Sem carro e sem pressa, segui para meu destino no ônibus que,
por tantos anos, foi meu meio de transporte. A experiência me fez voltar no
tempo, apesar da inexistência do cobrador, do exercício da dupla função pelo
motorista e do preço da passagem (R$ 3,35), próximo ao de um litro de gasolina
(R$ 4,03).
No trajeto, o mesmo de décadas atrás, a paisagem pouco mudou
em boa parte do percurso. A constatação revela que o investimento público não chegou
nos lugares que mais precisam e que a população – responsável pela manutenção da
estrutura do Estado - continua se virando
como pode e dando as repostas que os governos, por incapacidade e/ou inabilidade,
permanecem sem dar.
O motorista-cobrador para o ônibus e cumprimenta com entusiasmo
um colega de profissão que sobe acompanhado de um adolescente, filho, talvez. Com
o carro já em movimento, os dois rodoviários discutem sobre as chapas que
concorrem à presidência do sindicato.
Enquanto para um é claro que a chapa 1 representa os
interesses dos empresários, a chapa 2 é a fiel representação dos trabalhadores.
O motorista que nesta viagem estava como passageiro assume que está trabalhando
pela chapa 1 por causa dos filhos, envolvidos com o candidato à presidência. Ressalta
ainda que tem objeções ao candidato, ex-vereador da cidade, que durante o
período como legislador municipal, nada fez pela categoria.

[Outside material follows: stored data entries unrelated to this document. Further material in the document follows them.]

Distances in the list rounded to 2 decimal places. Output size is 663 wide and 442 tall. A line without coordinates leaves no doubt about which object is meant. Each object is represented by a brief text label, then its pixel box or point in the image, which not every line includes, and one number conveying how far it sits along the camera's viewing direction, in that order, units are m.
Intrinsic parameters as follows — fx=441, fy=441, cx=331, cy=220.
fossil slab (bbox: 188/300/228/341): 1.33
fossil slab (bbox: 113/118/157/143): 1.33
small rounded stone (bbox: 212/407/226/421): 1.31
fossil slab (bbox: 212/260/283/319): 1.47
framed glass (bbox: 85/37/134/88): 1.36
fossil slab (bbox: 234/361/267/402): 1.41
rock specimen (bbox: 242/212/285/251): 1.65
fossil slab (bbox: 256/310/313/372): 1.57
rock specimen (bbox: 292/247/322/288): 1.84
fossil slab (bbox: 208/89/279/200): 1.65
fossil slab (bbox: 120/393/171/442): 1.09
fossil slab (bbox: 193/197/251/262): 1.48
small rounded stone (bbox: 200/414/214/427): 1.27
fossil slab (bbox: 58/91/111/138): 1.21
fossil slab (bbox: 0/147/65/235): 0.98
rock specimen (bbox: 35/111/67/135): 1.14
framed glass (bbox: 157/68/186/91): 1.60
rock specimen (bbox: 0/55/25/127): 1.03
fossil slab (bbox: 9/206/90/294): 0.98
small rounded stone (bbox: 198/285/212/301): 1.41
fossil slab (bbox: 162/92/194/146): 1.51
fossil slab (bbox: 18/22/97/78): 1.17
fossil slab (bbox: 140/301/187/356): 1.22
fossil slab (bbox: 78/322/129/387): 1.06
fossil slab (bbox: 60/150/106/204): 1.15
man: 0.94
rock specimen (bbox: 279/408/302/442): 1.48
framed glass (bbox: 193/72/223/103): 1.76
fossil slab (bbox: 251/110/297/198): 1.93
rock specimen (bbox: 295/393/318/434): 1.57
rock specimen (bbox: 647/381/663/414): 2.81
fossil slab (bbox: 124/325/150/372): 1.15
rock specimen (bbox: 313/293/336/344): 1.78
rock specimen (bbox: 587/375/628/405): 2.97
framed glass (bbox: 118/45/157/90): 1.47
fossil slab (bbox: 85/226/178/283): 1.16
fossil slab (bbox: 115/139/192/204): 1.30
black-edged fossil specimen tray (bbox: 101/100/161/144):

O motorista-cobrador aproveitou as revelações do colega para
sugerir que ele trabalhasse para a chapa 1, mas votasse na chapa 2. Pensativo,
de cabeça baixa, o motorista-passageiro reponde: “Se eu fizer isso, estarei
mentindo. Não posso agir assim”, declarou.
Segundos de silêncio se fizeram até que a parada na qual o
motorista-passageiro e o adolescente que o acompanhava desceriam se aproximasse.
Os colegas de trabalho se despediram e a viagem continuo deixando, ao menos em
mim, um sentimento de que, certamente, a nossa vida em coletividade seria bem
diferente se momentos de debates respeitosos e importantes reflexões sobre valores
fossem mais frequentes no nosso cotidiano.
Segui observando as vias, as pessoas e seus costumes, e me
dando conta de como é bom poder ser apenas observador do cotidiano e o quanto
seria mais feliz se tivéssemos transporte público de qualidade à nossa disposição.